Am I the only weirdo who gets depressed when the Olympics are over? I’m pretty sure that I’m the only dork that put the Olympics on his desk calendar when I filled it out at the beginning of the year. I also have the International Olympic Committee’s website marked as one of my favorites on my computer. That way, I can always check in to see how many days there are until the next Olympics begin. Go ahead and make fun of me. I’m a tool, I know. I realized long ago that constantly humming “Bugler’s Dream” in public wasn’t quite normal.
Yes, I love the Olympics. I love watching the world’s greatest athletes perform on the biggest stage imaginable. I love getting to know these athletes, their stories, their struggles, their dreams. I love being able to root for complete strangers, hoping to see their dreams realized. I don’t care if it is swimming or rowing, gymnastics or fencing, sprinting or cycling – I love it all. Some of them succeed. Others fail. But, there is no other event where one can see the pure, unadulterated emotion that these athletes share with us - whether that is the absolute joy of victory or the crushing pain of defeat. It really is an awesome display of human emotion and drive.
While there is no denying that I enjoy the competitive aspect of the Olympic Games, what is even more important for me are the personal memories I associate with each games. I know, I’m a sentimental dolt. Yet, the Olympics help to provide a framework, a moment in time, for me to look back happily on some of my fondest memories – memories of who I am, who I was, and of who I was becoming. They provide another example of how time moves so quickly, reminding me that – no matter how much money I make or save – it is not money but ”time” that is our most precious asset.
My Olympic Memories
I was only 2o-years old when Michael Phelps competed at his first Olympics in Sydney, Australia. He was 15. Those Olympics remind me of the summer I spent in Colorado, and my friends from Australia who worked with me there. I often wonder what became of Shane and Kat, but I have no way of knowing now. I remember the hours spent watching curling with my roommates during the 2002 Olympic Winter Games in Salt Lake City, rushing home from rehearsals to watch the late night rebroadcast until the wee hours of the morning.
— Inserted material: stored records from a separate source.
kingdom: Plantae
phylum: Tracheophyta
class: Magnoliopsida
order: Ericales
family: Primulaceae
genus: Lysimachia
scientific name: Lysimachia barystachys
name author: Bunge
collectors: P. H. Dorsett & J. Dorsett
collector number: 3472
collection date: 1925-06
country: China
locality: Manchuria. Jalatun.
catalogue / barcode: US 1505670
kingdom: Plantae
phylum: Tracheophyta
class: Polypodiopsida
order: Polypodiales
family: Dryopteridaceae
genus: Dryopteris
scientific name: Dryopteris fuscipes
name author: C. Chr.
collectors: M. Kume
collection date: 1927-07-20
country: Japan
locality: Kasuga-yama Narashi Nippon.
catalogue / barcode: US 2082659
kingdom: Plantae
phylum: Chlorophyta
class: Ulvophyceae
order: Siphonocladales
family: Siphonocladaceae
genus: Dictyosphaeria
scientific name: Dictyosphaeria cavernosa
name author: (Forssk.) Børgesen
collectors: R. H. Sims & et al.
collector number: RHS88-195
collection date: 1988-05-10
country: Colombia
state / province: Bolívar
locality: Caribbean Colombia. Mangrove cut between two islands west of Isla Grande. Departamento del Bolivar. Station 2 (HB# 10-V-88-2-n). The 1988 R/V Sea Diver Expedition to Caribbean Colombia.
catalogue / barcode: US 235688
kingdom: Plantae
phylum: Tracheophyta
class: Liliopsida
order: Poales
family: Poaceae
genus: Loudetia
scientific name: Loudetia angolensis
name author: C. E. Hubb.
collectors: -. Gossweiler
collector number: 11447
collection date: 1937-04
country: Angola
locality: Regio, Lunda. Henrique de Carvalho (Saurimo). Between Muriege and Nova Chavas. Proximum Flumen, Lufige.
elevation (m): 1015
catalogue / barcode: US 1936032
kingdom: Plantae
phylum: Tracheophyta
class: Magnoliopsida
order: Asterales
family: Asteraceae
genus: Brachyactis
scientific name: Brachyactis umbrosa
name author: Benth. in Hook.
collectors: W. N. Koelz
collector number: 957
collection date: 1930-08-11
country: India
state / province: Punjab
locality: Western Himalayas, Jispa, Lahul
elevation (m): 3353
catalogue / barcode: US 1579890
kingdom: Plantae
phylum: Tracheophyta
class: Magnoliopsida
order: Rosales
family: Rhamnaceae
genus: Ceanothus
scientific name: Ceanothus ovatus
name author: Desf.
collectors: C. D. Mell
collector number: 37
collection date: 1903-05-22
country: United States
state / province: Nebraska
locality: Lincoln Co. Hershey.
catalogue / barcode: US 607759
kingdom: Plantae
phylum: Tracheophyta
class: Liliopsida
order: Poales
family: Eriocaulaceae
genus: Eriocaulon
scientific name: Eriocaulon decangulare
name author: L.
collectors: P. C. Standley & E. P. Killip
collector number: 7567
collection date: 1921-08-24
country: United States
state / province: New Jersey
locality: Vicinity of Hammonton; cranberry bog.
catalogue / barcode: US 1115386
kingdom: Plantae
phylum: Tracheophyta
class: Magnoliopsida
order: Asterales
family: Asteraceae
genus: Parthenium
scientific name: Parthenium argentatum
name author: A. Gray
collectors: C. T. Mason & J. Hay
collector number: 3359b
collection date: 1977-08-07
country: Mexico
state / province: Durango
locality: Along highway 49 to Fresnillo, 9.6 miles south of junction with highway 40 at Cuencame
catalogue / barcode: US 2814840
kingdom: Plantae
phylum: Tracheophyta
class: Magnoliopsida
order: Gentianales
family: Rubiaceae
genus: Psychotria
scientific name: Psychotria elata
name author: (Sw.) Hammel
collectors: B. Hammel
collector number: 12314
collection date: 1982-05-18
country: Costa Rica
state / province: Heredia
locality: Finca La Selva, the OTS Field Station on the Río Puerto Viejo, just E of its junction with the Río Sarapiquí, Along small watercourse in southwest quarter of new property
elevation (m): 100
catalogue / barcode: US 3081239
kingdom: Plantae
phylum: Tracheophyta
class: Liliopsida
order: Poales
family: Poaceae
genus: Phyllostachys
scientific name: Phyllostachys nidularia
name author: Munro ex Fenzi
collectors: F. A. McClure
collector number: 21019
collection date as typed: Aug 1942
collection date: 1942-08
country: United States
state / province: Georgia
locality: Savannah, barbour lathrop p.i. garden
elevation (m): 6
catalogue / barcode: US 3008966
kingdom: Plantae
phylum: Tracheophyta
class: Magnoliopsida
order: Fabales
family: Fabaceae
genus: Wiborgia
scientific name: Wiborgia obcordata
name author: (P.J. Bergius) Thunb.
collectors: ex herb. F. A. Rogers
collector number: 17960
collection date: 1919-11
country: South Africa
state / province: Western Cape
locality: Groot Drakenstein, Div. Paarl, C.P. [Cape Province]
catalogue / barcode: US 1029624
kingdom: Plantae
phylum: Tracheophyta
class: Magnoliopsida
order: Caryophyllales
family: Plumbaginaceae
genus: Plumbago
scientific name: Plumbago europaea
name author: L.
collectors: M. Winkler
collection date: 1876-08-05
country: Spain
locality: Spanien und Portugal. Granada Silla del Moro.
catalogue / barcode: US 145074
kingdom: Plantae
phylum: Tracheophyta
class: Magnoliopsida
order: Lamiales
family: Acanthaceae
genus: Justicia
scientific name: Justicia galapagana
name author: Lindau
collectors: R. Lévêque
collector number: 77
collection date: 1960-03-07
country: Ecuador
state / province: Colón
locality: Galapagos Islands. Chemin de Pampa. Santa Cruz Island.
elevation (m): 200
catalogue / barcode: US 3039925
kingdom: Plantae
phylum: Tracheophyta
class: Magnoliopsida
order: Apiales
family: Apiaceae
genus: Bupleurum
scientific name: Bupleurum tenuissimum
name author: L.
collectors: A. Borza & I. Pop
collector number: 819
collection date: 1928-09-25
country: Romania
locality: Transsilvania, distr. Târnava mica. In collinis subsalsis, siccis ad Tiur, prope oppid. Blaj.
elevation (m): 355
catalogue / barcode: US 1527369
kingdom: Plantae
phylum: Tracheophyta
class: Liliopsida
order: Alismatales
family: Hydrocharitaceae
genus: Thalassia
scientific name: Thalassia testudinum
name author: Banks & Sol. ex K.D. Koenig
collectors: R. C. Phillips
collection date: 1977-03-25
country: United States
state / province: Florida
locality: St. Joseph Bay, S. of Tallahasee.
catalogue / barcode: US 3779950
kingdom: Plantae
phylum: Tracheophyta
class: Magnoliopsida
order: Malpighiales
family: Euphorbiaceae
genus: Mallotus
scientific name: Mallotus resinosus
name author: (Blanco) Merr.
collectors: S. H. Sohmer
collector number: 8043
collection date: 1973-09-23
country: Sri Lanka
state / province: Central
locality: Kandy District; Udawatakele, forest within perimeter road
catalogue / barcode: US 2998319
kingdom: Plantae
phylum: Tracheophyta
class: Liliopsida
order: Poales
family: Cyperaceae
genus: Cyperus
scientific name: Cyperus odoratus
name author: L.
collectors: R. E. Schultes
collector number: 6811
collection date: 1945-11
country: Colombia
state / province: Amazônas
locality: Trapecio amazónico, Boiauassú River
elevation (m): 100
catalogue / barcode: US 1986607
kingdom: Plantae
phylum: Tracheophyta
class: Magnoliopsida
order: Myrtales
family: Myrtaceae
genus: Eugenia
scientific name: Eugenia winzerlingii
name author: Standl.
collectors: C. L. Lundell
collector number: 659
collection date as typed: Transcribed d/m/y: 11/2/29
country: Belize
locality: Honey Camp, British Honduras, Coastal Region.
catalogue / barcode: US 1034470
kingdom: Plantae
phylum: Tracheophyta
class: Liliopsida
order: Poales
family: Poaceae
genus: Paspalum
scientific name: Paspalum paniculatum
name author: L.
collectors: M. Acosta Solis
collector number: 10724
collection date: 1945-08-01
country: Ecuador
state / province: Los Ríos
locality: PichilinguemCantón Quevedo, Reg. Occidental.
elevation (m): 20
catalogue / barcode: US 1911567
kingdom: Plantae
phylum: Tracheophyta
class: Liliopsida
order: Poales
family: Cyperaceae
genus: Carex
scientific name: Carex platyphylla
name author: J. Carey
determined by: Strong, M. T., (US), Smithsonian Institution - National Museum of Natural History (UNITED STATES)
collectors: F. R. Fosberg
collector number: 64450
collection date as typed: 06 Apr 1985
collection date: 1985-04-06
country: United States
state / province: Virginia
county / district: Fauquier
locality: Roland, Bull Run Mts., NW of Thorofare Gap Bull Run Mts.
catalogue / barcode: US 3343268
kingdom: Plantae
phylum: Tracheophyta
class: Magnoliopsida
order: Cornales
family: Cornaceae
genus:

The 2004 Athens Summer Games marked the end of one chapter in my life, acting, and the beginning of another – meeting my future wife. I’ll never forget watching the 2008 Beijing Summer Olympics in my new house with Holly. I’d come home from work each night and sit in our living room, glued to the television as we cheered on Michael Phelps as he swam to 8 gold medals. I remember that Holly was just a few weeks pregnant then, but we did not know it.
And now, I’ll have the memories from these London Olympic Games as well. Four years from now, while I’ll fondly remember the names of Phelps, Bolt, and Douglas, I’ll look back and think of my young family. I’ll think about how my oldest daughter saw the “swimming divers” perform their acrobatics from a 3-meter springboard for the first time. I’ll remember her face as she looked on in awe, saying, “Whoa! Daddy, will they do that again?!?” I’ll remember staying up late with her so that she could see the best gymnasts in the world perform their routines. I’ll remember sitting on my couch, watching my two little girls play in front of the television while I watched the U.S. women win our country’s first water polo gold. I’ll remember the time that my wife and I worked hard on a blossoming little blog, a hobby that we enjoyed together. Hopefully, this little hobby of ours will still be around four years from now.
Time Moves Quickly
Four years seems like such a long time, but it really goes by in the blink of an eye. By the time that the Rio Summer Olympic Games come around four years from now, we plan on having our house paid off. We may even be in our dream house by then, a house we will have paid for in cash. Both of our girls will be in school, possibly starting to dream Olympic dreams of their own. Will my girls grow-up to be another Gabby Douglas, Missy Franklin, or Hope Solo? Will girls around the world someday dream of being just like them, saying, “Whoa Daddy! Will she do that again?” I don’t have any idea. However, I know that their Olympics could be just a few cycles away. Time goes by so fast.
So, farewell to the London Summer Olympic Games of 2012. Thank you to the athletes for sharing your gifts with us for these past two weeks. Thank you for serving as a reference point in time, a point that I may look back and remember my young family during the greatest year of our life. Thank you for reminding me that everyday we experience many different moments – some good and some bad. Regardless of whether the moments are good or bad, these moments make us who we are. And, once those moments are gone, they are gone forever, living on only in our memories. London, thank you for hosting a great Olympic Games. So, while I’ll be excited to experience it all again in Sochi and Rio, I’d be remiss if I said that I can’t wait for those games to begin. For time goes by so quickly, but it is the most precious asset we have.